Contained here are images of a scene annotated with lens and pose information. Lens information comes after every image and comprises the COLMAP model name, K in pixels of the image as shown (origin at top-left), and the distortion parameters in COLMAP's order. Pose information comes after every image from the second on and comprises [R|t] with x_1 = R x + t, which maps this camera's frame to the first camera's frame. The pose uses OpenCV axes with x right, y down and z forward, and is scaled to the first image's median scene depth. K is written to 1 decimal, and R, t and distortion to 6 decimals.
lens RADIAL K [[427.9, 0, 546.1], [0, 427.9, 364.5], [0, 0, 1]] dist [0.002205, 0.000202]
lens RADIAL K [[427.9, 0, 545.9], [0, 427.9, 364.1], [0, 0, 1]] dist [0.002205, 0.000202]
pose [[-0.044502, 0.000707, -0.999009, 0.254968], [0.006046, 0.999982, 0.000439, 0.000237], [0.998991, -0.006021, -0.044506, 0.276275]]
■ ■ ■ ■ ■ ■ ■
▶ _REQUIRED ACTION_
Copy the material above line for line, with no changes.

▶ _RESPONSE FOR THIS EXERCISE_
Contained here are images of a scene annotated with lens and pose information. Lens information comes after every image and comprises the COLMAP model name, K in pixels of the image as shown (origin at top-left), and the distortion parameters in COLMAP's order. Pose information comes after every image from the second on and comprises [R|t] with x_1 = R x + t, which maps this camera's frame to the first camera's frame. The pose uses OpenCV axes with x right, y down and z forward, and is scaled to the first image's median scene depth. K is written to 1 decimal, and R, t and distortion to 6 decimals.
lens RADIAL K [[427.9, 0, 546.1], [0, 427.9, 364.5], [0, 0, 1]] dist [0.002205, 0.000202]
lens RADIAL K [[427.9, 0, 545.9], [0, 427.9, 364.1], [0, 0, 1]] dist [0.002205, 0.000202]
pose [[-0.044502, 0.000707, -0.999009, 0.254968], [0.006046, 0.999982, 0.000439, 0.000237], [0.998991, -0.006021, -0.044506, 0.276275]]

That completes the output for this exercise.